Not quite local, its down in Towyn. I'm hoping its a good 'un!

Do you keep yours at the unit?


----------



## Pezza4u (Jun 7, 2007)

Very nice mate, love escorts and it's wearing my favourite rims :thumb:


----------



## Clb Ltd (Apr 24, 2007)

R32rob said:


> Not quite local, its down in Towyn. I'm hoping its a good 'un!
> 
> Do you keep yours at the unit?


At home in our garage for the winter to make room at the unit, and back out in a month or so, for the shows ect.

Fingers crossed for the RS. Is it a rsoc car? If so could get you some info on it. 
:thumb:


----------



## R32rob (Feb 26, 2008)

As far as I can tell it's not an rsoc car.

Do you have any hints/tips of what to look out for when I go to see it?


----------



## Clb Ltd (Apr 24, 2007)

You will need to look behind the petrol cap in the wheel arch as they are prone to rust there and will cost £300 plus for a new panel to be welded on. also they are prone to rust around the plastic trim above the rear number plate. They are also prone to rust on the rear chassis legs and wheel arches. Its a ford they like rust but the engine should be pretty bullet proof as long as the timing chain and oil have been changed regular.
Hope this helps
:thumb::thumb:


----------



## Clb Ltd (Apr 24, 2007)

Did you buy the RS?
:thumb:


----------



## R32rob (Feb 26, 2008)

Thanks to your advice and advice from others on here I didn't buy it. It was about to crumble!
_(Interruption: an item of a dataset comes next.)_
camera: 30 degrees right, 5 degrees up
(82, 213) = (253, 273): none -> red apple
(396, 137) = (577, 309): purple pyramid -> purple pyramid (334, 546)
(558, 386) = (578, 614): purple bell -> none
I did however get myself an e36 323i touring in techno violet that I'm hoping to lose my DA cherry on! I may come to you for some advice on that too!!


----------



## Clb Ltd (Apr 24, 2007)

pop in for a brew anytime stunning colour too :thumb:


----------



## joesoap73 (Apr 5, 2010)

A Classic !!!


----------



## R32rob (Feb 26, 2008)

Clb Ltd said:


> pop in for a brew anytime stunning colour too :thumb:


Will do, thanks :thumb:

Do you have a bodyshop you use or could recommend?


----------



## JamesR (Nov 13, 2006)

looks nice mate do like escorts. thought RS2k had rear disc beam


----------



## Clb Ltd (Apr 24, 2007)

some do come with them.


----------